Activity:
Range to copy from the entries below: the line containing "Aston Martin" through the line containing "attiecīgi pielāgot jūsu", inclusive. Retype only those lines, exactly, without any images.

(Available records Opens)

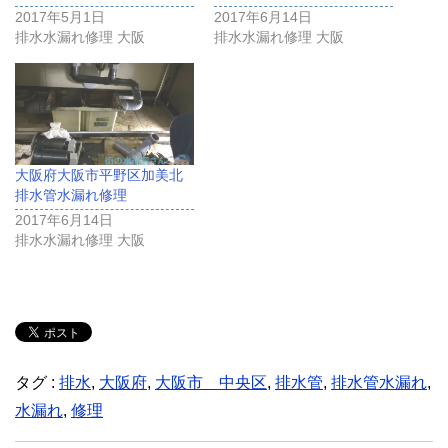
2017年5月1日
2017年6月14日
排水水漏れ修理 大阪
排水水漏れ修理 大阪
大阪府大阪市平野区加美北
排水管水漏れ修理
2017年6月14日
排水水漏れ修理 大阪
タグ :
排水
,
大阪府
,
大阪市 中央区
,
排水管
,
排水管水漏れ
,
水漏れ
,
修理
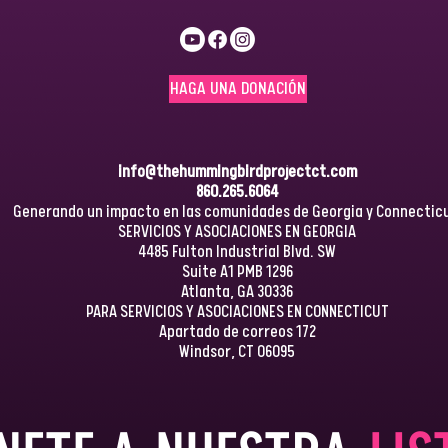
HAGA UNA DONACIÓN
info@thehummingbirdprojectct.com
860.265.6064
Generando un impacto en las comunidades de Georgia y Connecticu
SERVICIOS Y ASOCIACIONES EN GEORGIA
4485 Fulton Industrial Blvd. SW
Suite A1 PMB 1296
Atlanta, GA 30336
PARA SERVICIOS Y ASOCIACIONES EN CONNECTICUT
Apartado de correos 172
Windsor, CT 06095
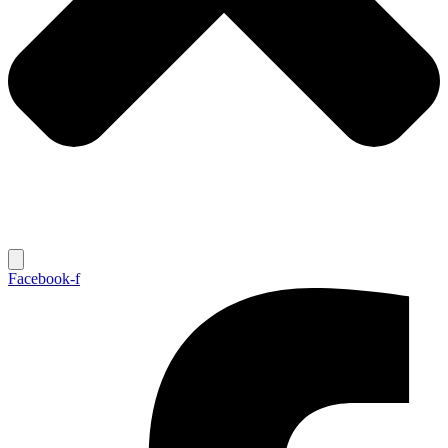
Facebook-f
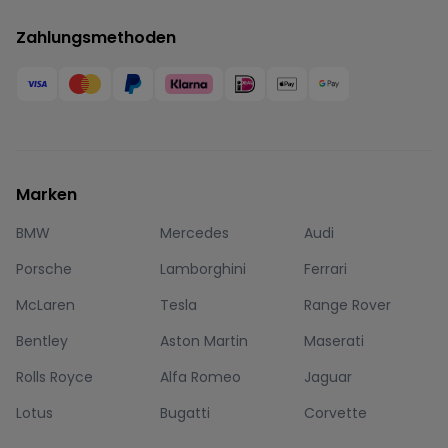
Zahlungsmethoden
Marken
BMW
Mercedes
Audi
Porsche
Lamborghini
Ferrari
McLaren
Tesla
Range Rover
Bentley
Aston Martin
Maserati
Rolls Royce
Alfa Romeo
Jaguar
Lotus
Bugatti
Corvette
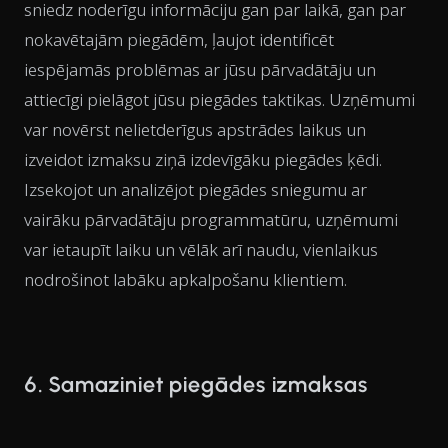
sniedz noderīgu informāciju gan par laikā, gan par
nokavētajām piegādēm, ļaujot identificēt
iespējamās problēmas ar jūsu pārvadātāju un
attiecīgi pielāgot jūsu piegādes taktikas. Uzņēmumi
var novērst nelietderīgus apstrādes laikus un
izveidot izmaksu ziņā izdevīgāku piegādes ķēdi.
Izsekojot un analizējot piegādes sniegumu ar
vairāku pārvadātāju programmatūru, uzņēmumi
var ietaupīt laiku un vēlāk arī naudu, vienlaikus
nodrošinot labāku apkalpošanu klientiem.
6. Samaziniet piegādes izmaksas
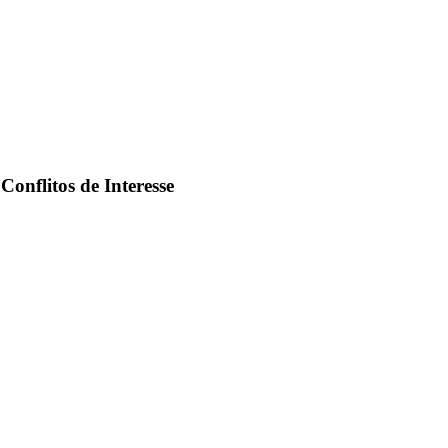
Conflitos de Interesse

(Available records Closes)
(Available records Opens)

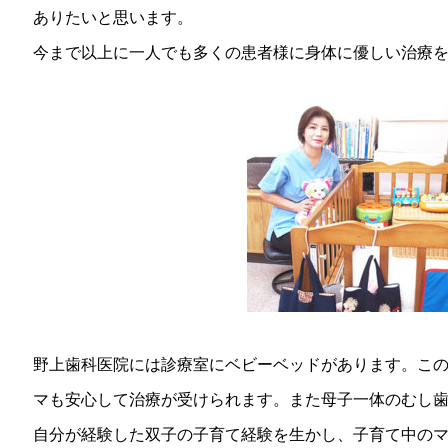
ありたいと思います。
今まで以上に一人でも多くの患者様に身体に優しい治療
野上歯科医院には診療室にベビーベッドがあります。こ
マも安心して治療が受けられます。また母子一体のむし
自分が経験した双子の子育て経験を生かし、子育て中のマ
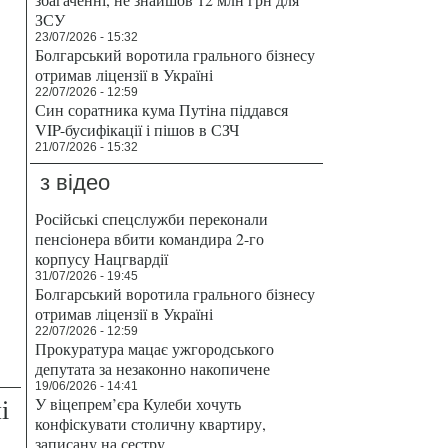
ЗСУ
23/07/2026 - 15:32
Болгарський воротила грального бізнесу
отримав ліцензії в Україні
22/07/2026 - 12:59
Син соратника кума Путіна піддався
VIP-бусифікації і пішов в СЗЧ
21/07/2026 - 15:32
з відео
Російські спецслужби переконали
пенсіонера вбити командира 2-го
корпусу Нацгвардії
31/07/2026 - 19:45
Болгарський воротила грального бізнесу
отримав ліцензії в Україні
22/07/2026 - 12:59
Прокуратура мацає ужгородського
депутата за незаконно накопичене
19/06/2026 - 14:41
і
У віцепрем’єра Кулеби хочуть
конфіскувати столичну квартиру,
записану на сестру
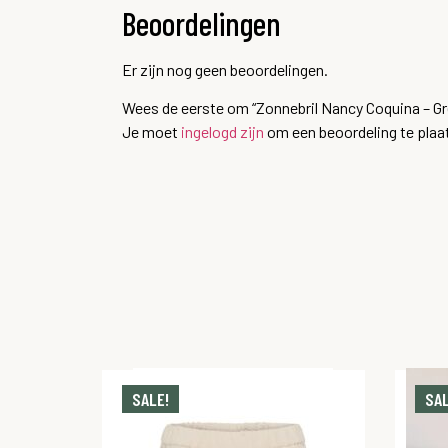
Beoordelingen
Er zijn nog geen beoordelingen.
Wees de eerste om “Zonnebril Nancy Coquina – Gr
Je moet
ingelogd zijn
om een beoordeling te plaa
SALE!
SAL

(Available records Closes)
(Available records Opens)

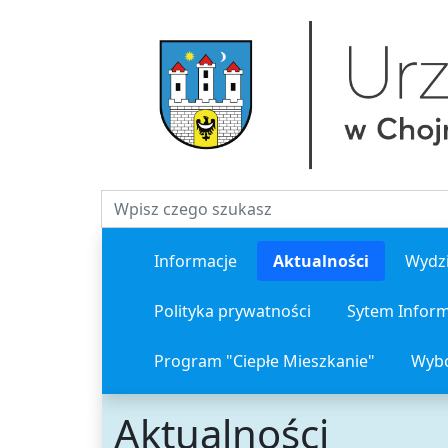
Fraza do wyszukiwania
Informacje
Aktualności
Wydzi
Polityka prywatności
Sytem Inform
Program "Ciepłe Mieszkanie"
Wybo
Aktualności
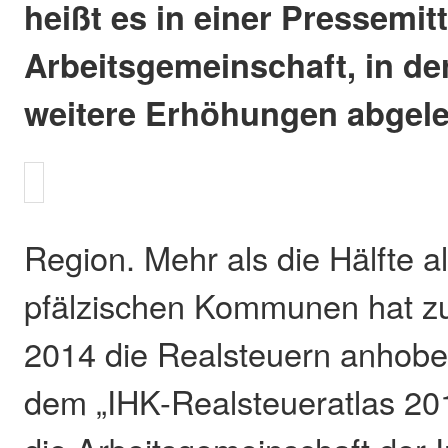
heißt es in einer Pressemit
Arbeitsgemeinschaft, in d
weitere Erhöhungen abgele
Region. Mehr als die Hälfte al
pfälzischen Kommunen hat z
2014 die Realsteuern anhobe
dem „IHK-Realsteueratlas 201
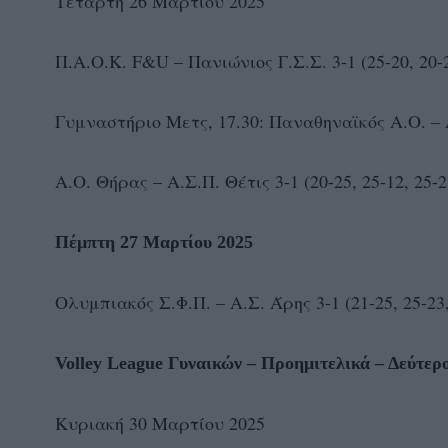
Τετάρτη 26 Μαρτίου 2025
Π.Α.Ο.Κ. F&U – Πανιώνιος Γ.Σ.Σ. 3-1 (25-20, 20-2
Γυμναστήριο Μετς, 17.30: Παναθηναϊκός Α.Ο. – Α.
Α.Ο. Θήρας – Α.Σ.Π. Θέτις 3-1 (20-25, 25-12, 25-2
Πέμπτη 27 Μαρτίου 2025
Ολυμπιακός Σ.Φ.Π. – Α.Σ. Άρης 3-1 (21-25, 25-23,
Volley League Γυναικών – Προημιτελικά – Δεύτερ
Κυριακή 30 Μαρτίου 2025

(Available records Closes)

Expected answer:
Aston Martin
Maserati
Rolls Royce
Alfa Romeo
Jaguar
Lotus
Bugatti
Corvette
sniedz noderīgu informāciju gan par laikā, gan par
nokavētajām piegādēm, ļaujot identificēt
iespējamās problēmas ar jūsu pārvadātāju un
attiecīgi pielāgot jūsu piegādes taktikas. Uzņēmumi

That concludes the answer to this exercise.